=== Exercise passage ===

QA Advance Volunteer List?

Tom Chance lists at tomchance.org.uk
Wed Mar 3 17:14:30 CET 2004


Jamethiel,

That does sound like a good idea. Perhaps one could go further to say that 
people can sign themselves up on the web site for work to do immediately, 
simply so we and any potential contributors can see who is working, or 
willing to work, on what.

What do people think?

Tom

On Wednesday 03 Mar 2004 15:51, Jamethiel Knorth wrote:
> I am hoping that a service could be offered by the Quality Team to have
> people sign up in advance to be active at a later date. That is very
> unclear, so let me explain:
>
> I could sign on now, giving my e-mail to a list, basically saying, "I'm
> really busy and can't work now, but call me when a lot of work is needed."
>
> That sounds really bad, but the idea would be that, when the next version
> of KDE was primed for release, right when the feature freeze went in,
> everyone who had put themselves on that list would be e-mailed. I am
> somewhat in this situation right now. I post a bit on KDE-Usability, and
> don't have enough time on my hands to really work on the Quality Team.
> However, I could spare a week or three once a year to really get down to
> business when the feature freeze is in.
>
> Also, from my experience with programs, it is very hard to write
> documentation before a feature freeze. Screenshots are out of date almost
> the second they are taken, howto's never exist for the new (and as such
> unknown and in need of a howto) features, and options will move or
> disappear the instant you write down where they are.

=== Data extracts ===

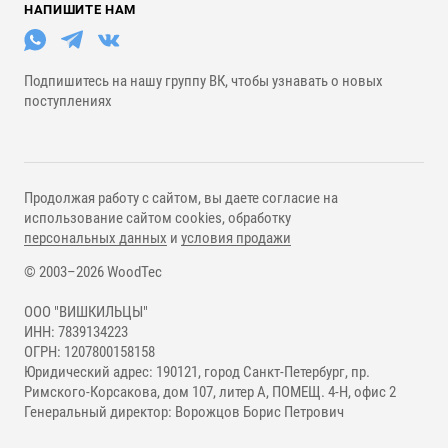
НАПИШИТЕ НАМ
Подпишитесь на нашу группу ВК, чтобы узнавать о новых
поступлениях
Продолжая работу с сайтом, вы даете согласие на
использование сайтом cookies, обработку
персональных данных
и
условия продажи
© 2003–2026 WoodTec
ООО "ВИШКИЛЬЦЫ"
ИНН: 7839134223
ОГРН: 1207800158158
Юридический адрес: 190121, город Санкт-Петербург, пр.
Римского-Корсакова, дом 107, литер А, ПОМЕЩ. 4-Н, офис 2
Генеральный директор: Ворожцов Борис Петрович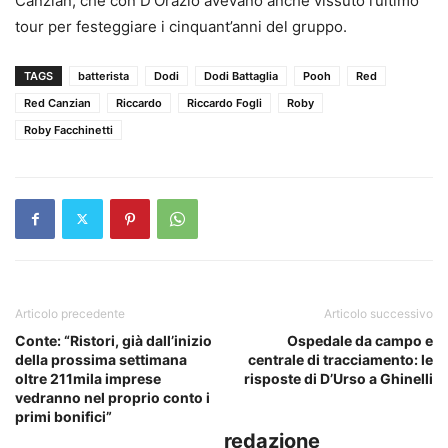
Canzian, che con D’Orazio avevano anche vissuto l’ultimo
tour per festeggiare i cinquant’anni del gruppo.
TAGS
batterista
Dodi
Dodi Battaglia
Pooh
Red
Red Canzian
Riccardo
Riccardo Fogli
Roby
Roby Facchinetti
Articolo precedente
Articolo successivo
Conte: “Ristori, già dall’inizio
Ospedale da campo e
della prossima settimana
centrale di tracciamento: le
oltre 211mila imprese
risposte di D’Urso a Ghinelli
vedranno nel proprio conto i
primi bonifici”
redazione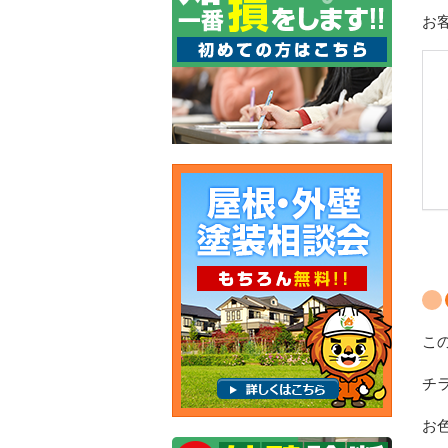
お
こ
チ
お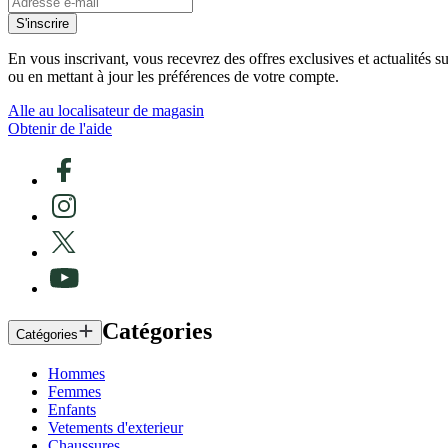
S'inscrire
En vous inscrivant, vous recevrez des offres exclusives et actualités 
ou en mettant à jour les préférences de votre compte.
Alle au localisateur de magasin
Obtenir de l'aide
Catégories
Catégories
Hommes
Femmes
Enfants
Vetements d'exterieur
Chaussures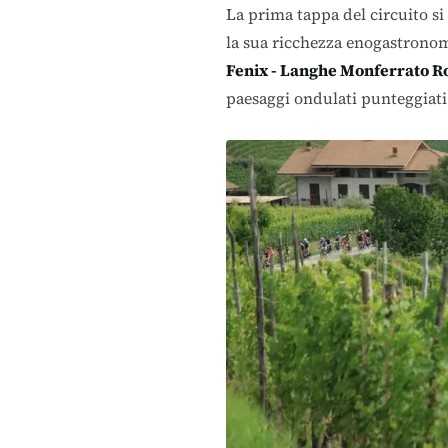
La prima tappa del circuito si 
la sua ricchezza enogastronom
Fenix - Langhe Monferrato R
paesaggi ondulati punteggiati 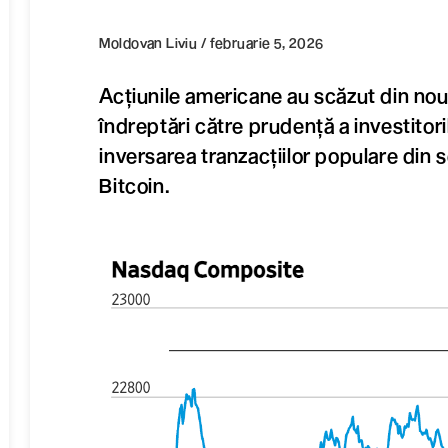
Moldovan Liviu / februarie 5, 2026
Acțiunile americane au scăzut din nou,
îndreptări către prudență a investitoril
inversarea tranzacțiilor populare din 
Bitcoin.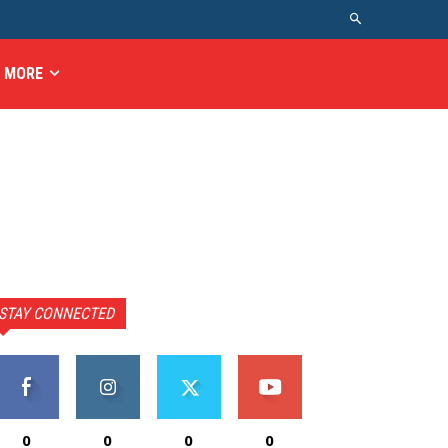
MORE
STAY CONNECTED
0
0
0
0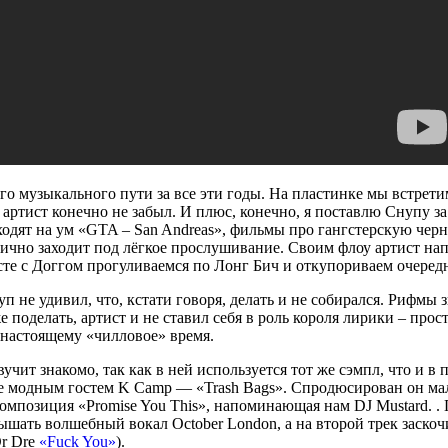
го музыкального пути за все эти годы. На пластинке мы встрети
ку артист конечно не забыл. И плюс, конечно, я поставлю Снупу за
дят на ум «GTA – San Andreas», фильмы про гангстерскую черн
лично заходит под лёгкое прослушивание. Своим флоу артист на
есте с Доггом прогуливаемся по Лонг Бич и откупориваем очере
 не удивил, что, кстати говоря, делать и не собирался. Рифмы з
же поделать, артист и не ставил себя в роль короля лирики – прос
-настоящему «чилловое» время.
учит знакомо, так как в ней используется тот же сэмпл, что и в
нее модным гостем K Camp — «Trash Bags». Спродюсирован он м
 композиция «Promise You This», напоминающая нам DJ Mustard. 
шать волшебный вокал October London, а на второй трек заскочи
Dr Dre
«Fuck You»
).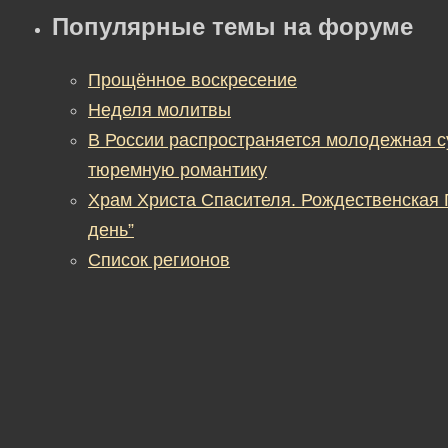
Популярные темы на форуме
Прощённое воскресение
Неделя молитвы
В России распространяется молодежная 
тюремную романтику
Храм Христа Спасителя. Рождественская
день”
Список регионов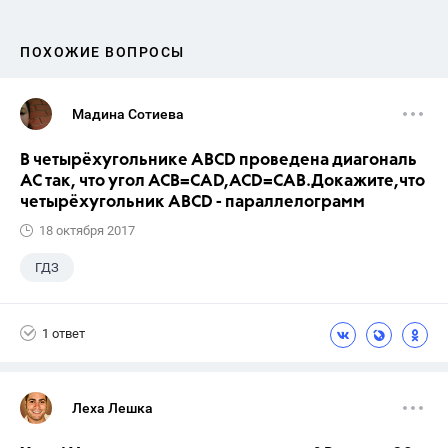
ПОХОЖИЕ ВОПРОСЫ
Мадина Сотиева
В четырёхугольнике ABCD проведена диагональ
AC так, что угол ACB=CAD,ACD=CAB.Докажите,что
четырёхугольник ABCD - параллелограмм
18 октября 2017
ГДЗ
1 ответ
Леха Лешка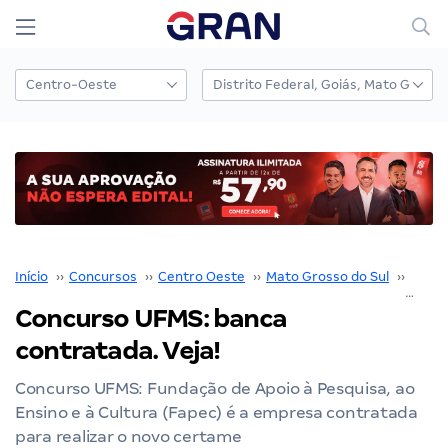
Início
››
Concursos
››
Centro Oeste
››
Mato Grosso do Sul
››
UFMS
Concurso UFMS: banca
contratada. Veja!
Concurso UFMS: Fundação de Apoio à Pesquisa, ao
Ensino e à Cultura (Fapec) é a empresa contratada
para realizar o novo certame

===

§ **Problem**:
Reproduce verbatim the portion of the volunteer-list email that begins with the words "Tom Chance lists" and ends with "do people think?".

§ **Answer box**:
Tom Chance lists at tomchance.org.uk
Wed Mar 3 17:14:30 CET 2004


Jamethiel,

That does sound like a good idea. Perhaps one could go further to say that 
people can sign themselves up on the web site for work to do immediately, 
simply so we and any potential contributors can see who is working, or 
willing to work, on what.

What do people think?